= Wilhelm von Perponcher-Sedlnitzky =

Dutch-German diplomat

Count Wilhelm Heinrich Ludwig Arend von Perponcher-Sedlnitzky (17 July 1819 – 24 June 1893) was a Dutch-German diplomat.

==Early life==

Coat of arms of the de Perponcher Sedlnitsky family

Perponcher was born in Berlin on 17 July 1819. He was the eldest son of Count Hendrik George de Perponcher Sedlnitsky (1771–1856), a Dutch general and diplomat, and Countess Wilhelmina Frederika Adelaide van Reede Ginkel. Among his siblings were Friedrich von Perponcher-Sedlnitzky (Oberhofmarschall of Kaiser Wilhelm I), who married Countess Wanda Friederike Ottilie Hedwig von Moltke, and Ludwig von Perponcher-Sedlnitzky, who married Countess Adelheid von Bülow.
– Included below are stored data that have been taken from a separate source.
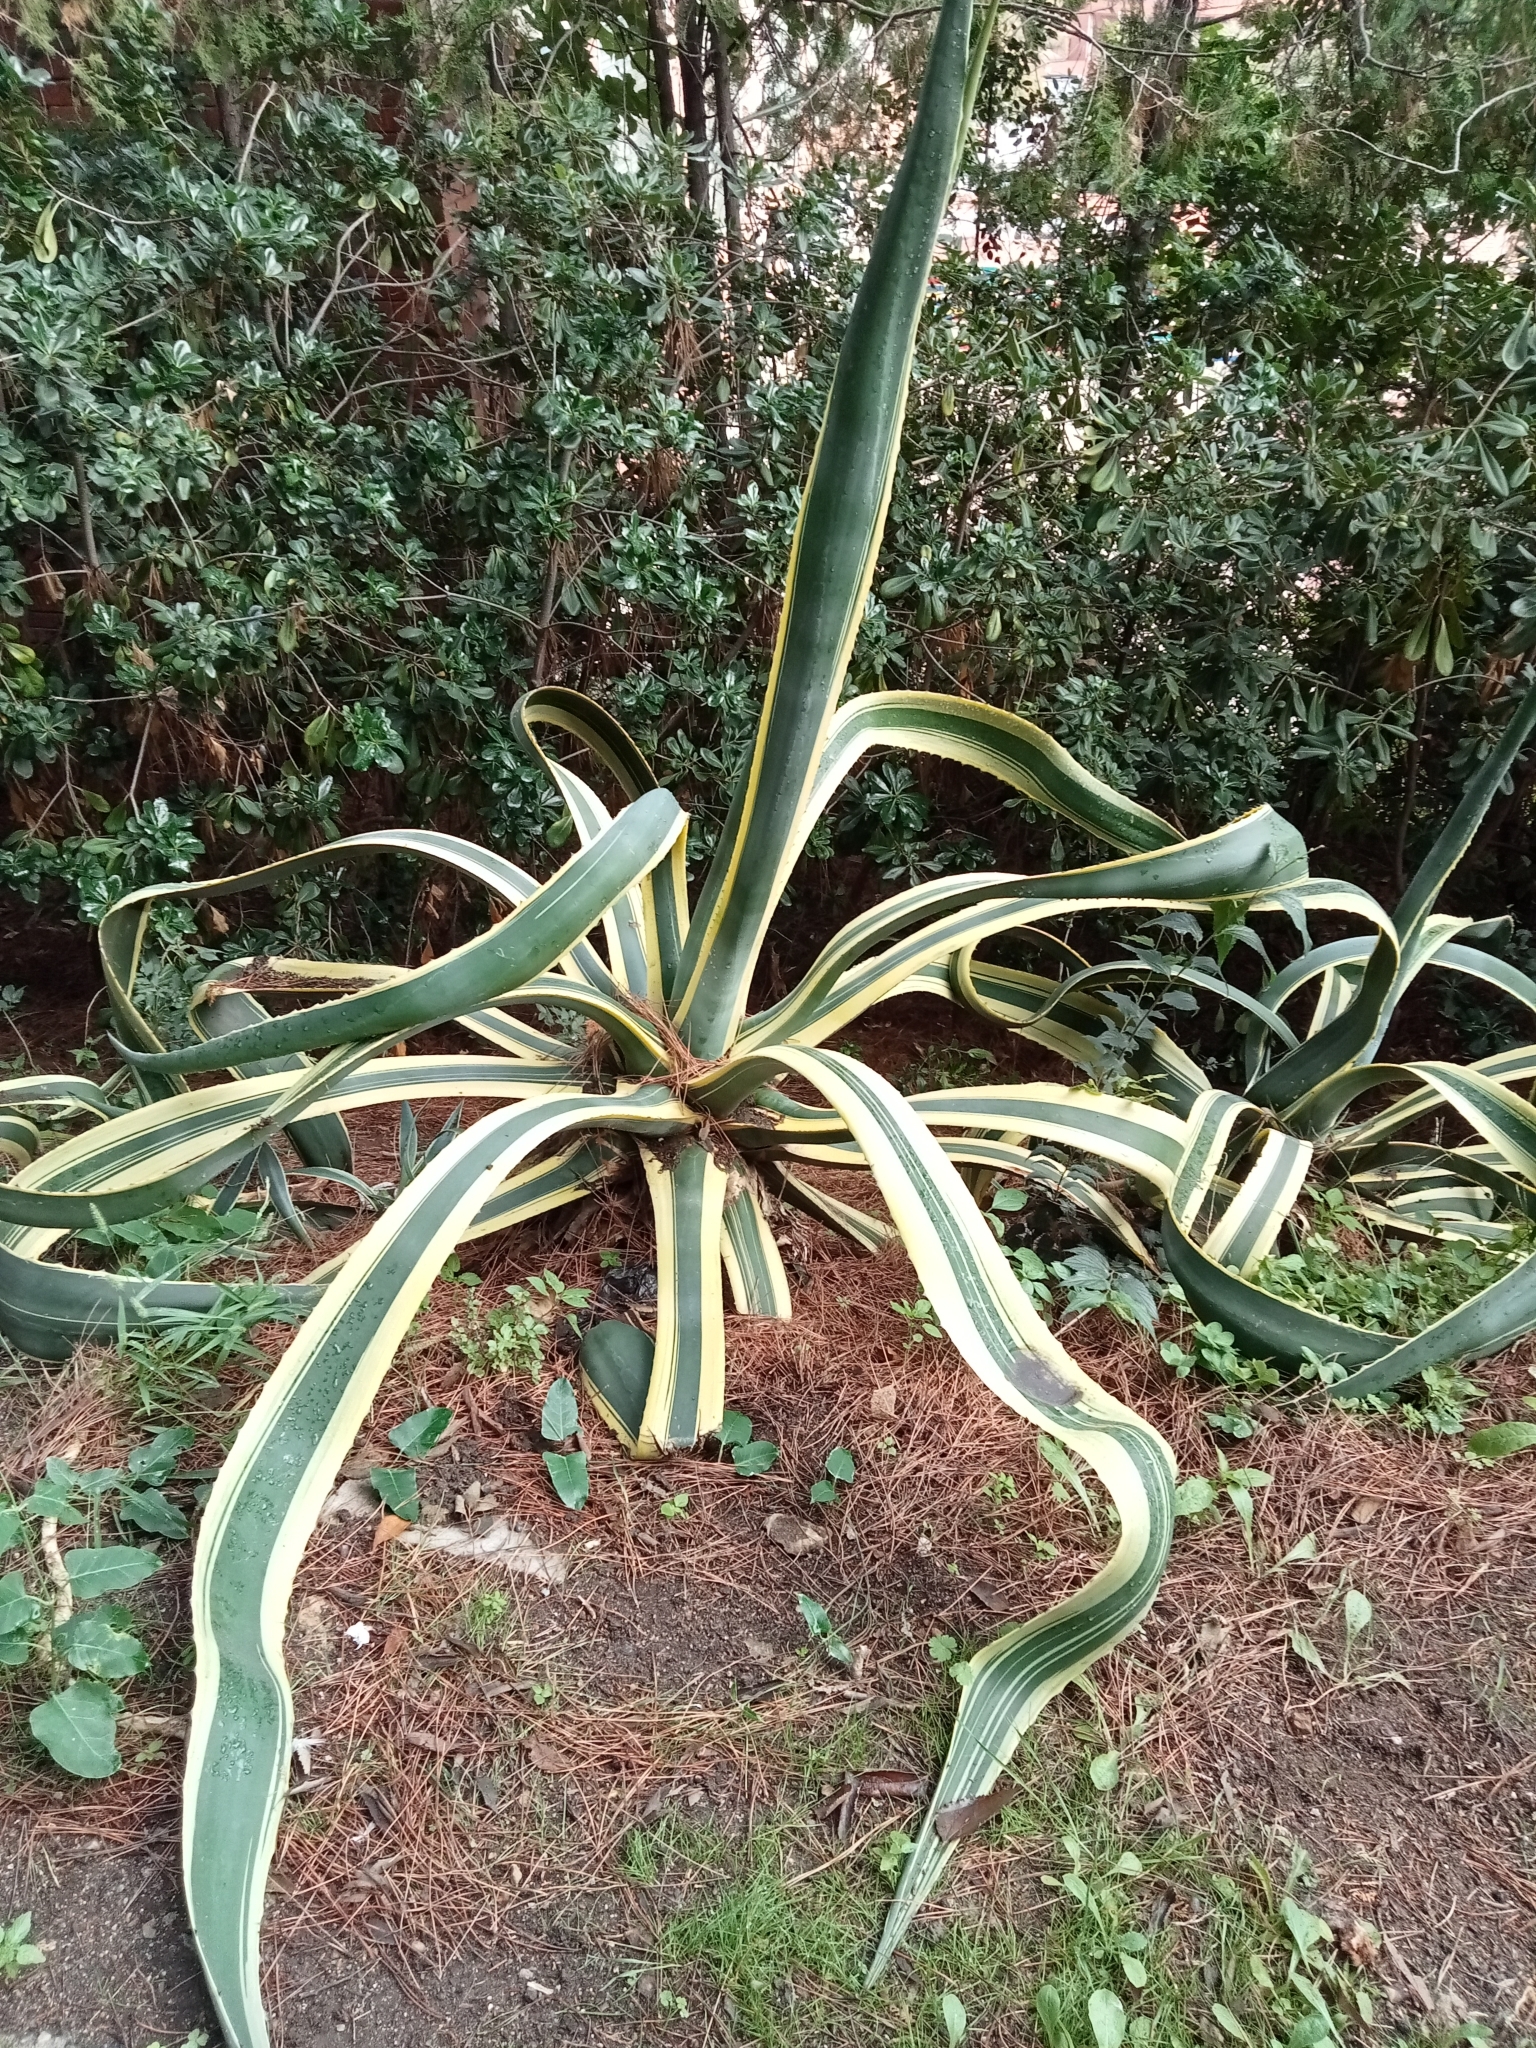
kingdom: Plantae
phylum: Tracheophyta
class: Liliopsida
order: Asparagales
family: Asparagaceae
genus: Agave
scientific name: Agave americana
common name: Centuryplant
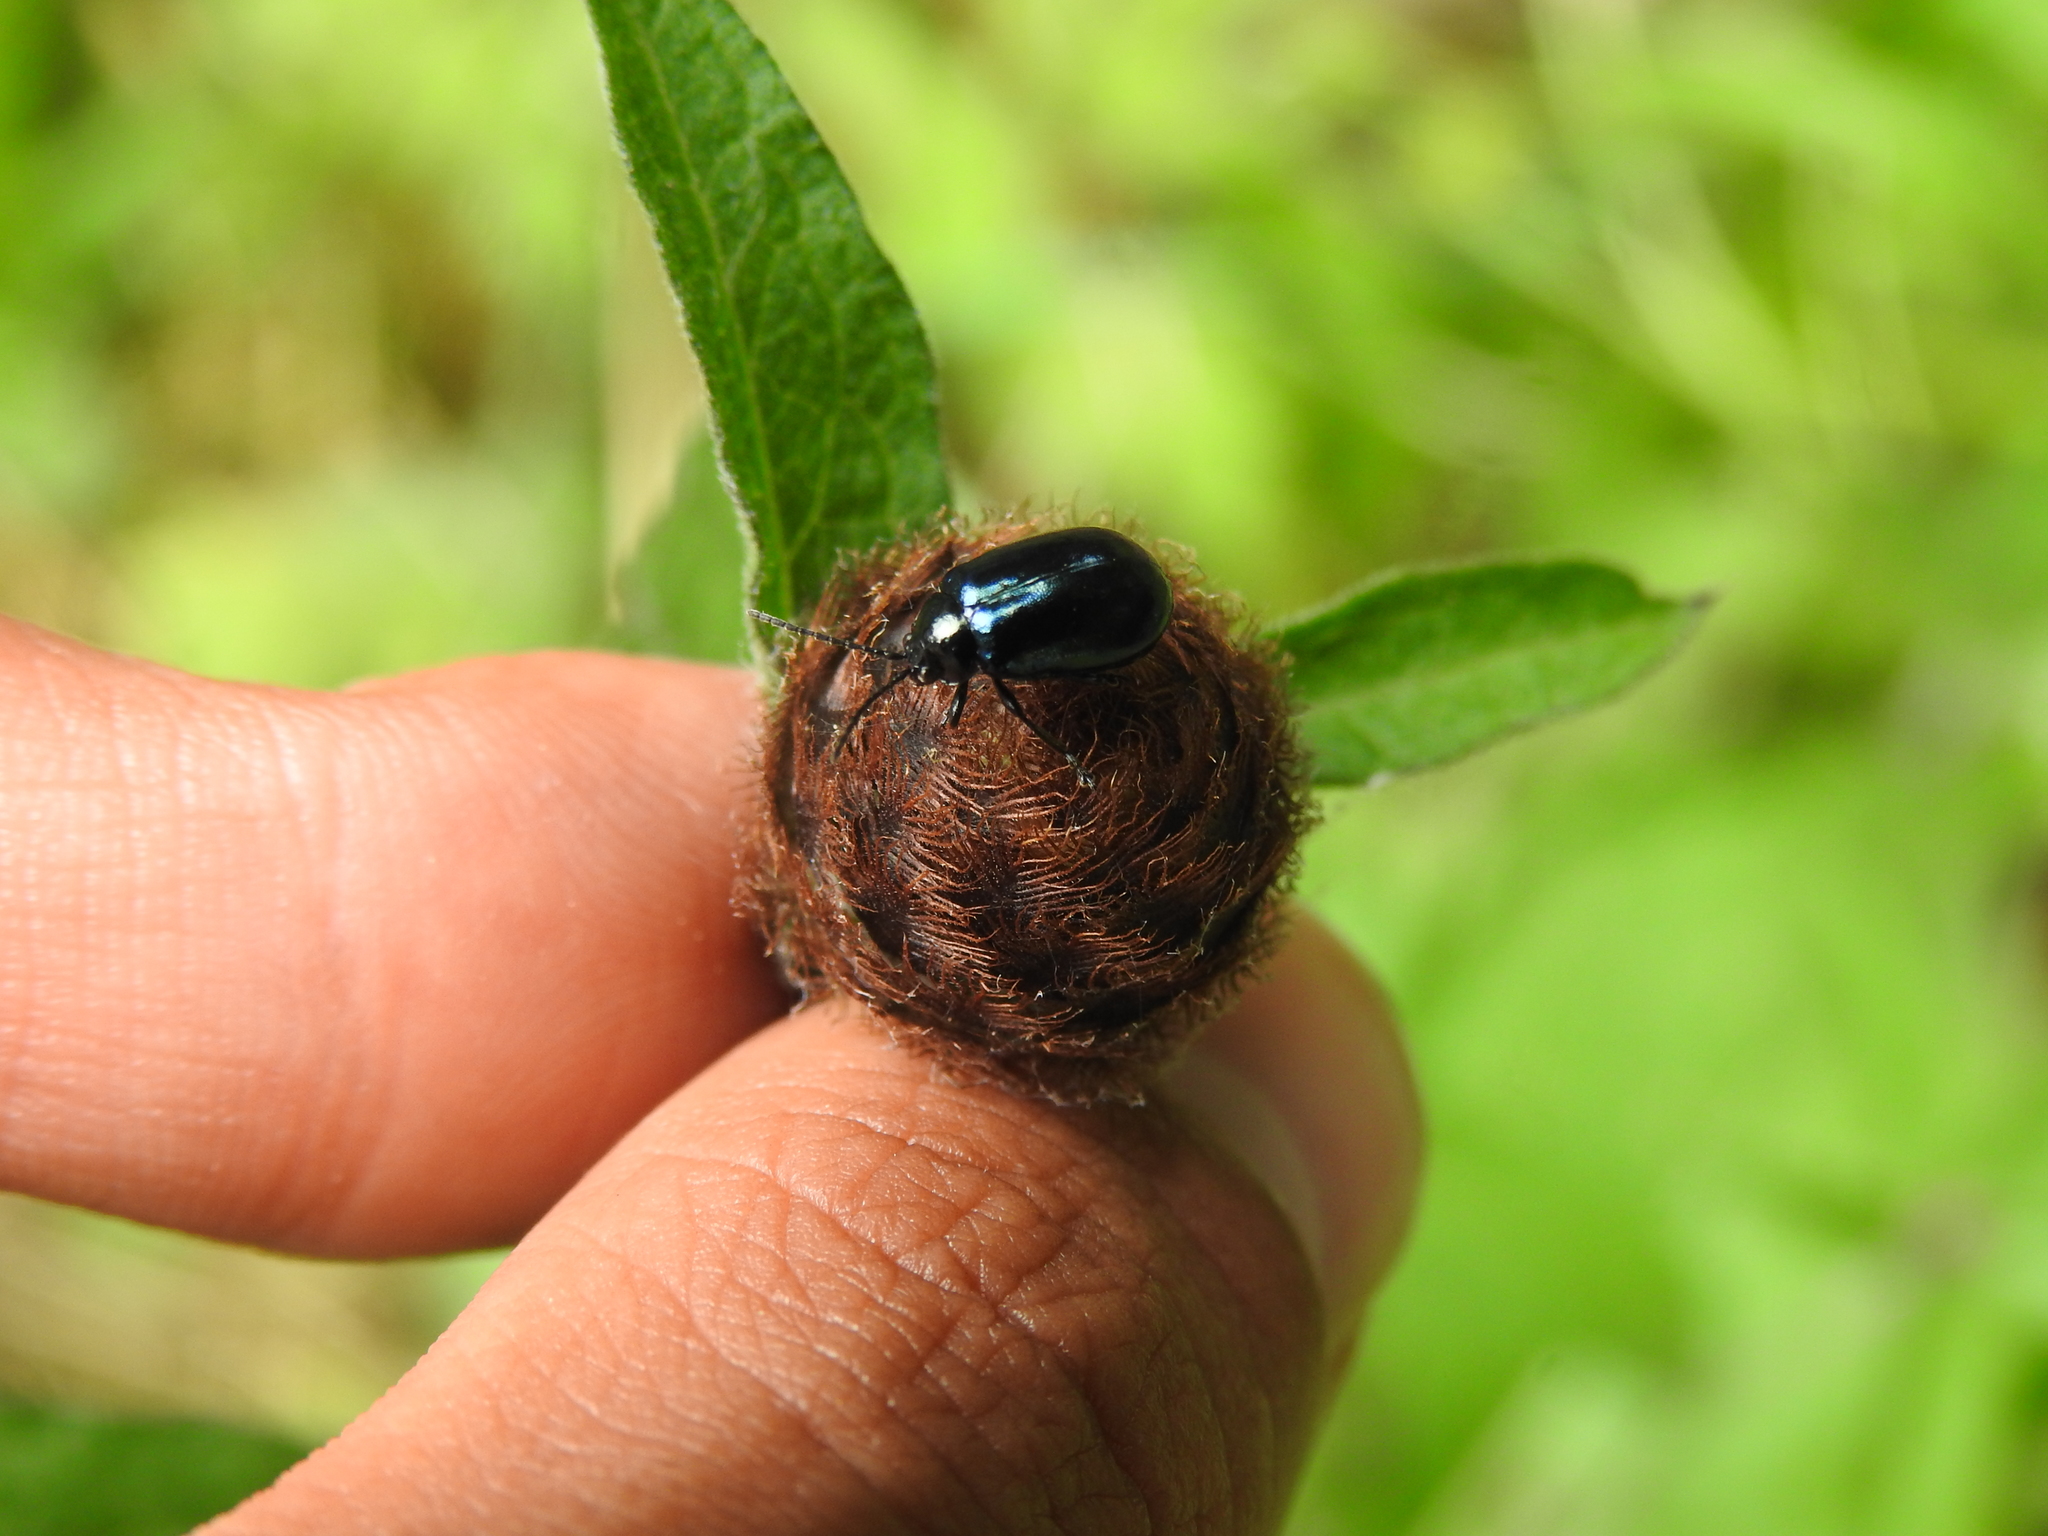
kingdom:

His paternal grandparents were Baron Cornelis de Perponcher Sedlnitsky, (scion of an old Huguenot Dutch family and of old Czech noble family that had fled Bohemia after the 1621 Battle of White Mountain), a justice in the Hof van Holland (the high court of the province of Holland), and Jonkvrouwe Johanna Maria van Tuyll van Serooskerke. His maternal grandparents were Arend Willem van Reede van Amerongen and Wilhelmina Carolina Elisabeth Albertina Charlotte von Krusemarck. In 1853, he was recognized as belonging to the Prussian nobility with the title of Count.

==Career==
Perponcher was a Royal Prussian chamberlain and, in 1853, became a Prussian diplomatic representative with the rank of Minister Resident in the Duchy of Nassau and the Free City of Frankfurt. In 1860, he became Envoy to the Kingdom of the Two Sicilies at Naples, followed by Envoy to Munich in 1862, Envoy to The Hague in 1863 and then to Brussels. On 5 June 1869, King William III of the Netherlands appointed him Grand Cross of the Order of the Oak Crown. In 1875, Perponcher retired from public life.

==Personal life==
In 1853, Perponcher was married to Countess Antoinette Louise Emilie Julie von Maltzan, Baroness of Wartenburg and Penzlin (1825–1899), a daughter of Count Mortimer von Maltzan and Countess Augusta von der Goltz. Antoinette served as Chief Court Mistress of Empress Augusta. Together, they were the parents of:

- Alexander Heinrich Georg Wilhelm von Perponcher-Sedlnitzky (1854–1937), who married Róża Zofia Maria Żeleńska.
- Georg Wilhelm Louis von Perponcher-Sedlnitzky (1856–1863), who died young.
- Elisabeth Victoria Adelaide Charlotte von Perponcher-Sedlnitzky (1858–1894), who married Prince Gebhard Lebrecht Blücher von Wahlstatt, son of Prince Gebhard Bernhard von Blücher von Wahlstatt (a grandson of Gebhard Leberecht von Blücher).
- August Victor Friedrich Wilhelm von Perponcher-Sedlnitzky (1861–1900)
- Wilhelm Ernst Robert Heinrich von Perponcher-Sedlnitzky (b. 1862)

Perponcher died on 24 June 1893 in Neudorf, Saxony-Anhalt.

===Descendants===
Through his daughter Elisabeth, he was a grandfather of Prince Gebhard Blücher von Wahlstatt (1865–1931), who married diarist Evelyn Stapleton-Bretherton in 1907.